[PROBLEM]:
Every line below that has "part" in it should be copied.

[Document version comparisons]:
^^^^^^^^^^^^^^^^

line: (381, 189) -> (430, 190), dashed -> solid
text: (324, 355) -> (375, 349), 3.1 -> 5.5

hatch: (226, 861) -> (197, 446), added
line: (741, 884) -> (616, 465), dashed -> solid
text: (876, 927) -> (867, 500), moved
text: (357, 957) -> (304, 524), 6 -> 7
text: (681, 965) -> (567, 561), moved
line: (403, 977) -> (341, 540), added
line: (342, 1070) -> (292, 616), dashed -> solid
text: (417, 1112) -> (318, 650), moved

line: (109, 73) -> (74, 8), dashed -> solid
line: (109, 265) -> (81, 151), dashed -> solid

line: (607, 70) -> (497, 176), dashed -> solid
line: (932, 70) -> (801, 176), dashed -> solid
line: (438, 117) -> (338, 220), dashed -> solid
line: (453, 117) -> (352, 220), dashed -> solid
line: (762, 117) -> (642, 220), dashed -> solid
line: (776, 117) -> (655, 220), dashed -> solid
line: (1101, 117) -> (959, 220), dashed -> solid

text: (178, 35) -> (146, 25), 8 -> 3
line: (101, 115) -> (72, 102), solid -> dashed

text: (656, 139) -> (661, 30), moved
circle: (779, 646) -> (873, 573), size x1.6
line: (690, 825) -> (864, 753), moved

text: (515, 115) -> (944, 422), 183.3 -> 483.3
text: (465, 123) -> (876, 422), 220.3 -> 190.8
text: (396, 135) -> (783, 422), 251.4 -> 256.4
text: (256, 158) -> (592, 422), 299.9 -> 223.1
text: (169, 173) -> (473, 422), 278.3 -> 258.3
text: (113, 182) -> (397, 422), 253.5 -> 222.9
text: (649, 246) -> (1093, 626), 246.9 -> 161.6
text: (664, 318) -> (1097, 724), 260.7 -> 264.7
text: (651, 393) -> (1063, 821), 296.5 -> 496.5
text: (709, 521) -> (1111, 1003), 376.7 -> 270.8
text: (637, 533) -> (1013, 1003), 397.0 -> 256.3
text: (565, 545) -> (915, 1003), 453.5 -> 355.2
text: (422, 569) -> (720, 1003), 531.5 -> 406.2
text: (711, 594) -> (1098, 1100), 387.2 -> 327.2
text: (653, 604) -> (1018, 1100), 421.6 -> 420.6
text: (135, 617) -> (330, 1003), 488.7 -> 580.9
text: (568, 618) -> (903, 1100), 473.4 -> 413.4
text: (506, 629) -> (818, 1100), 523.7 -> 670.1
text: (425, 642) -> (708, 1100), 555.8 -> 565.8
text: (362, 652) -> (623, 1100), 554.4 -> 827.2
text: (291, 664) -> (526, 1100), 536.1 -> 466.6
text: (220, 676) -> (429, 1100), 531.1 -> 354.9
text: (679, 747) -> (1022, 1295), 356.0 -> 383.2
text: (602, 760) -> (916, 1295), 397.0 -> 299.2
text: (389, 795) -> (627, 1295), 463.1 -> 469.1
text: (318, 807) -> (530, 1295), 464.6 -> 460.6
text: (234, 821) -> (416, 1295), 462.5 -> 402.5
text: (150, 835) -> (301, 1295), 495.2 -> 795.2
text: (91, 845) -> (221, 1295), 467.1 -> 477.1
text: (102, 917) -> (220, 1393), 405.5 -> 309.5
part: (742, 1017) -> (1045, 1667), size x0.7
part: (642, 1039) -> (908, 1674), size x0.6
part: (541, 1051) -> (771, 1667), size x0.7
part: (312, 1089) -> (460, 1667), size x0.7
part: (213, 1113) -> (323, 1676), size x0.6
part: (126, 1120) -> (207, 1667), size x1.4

^^^^^^^^^^^^^^^^

[TASK RESPONSE]:
part: (742, 1017) -> (1045, 1667), size x0.7
part: (642, 1039) -> (908, 1674), size x0.6
part: (541, 1051) -> (771, 1667), size x0.7
part: (312, 1089) -> (460, 1667), size x0.7
part: (213, 1113) -> (323, 1676), size x0.6
part: (126, 1120) -> (207, 1667), size x1.4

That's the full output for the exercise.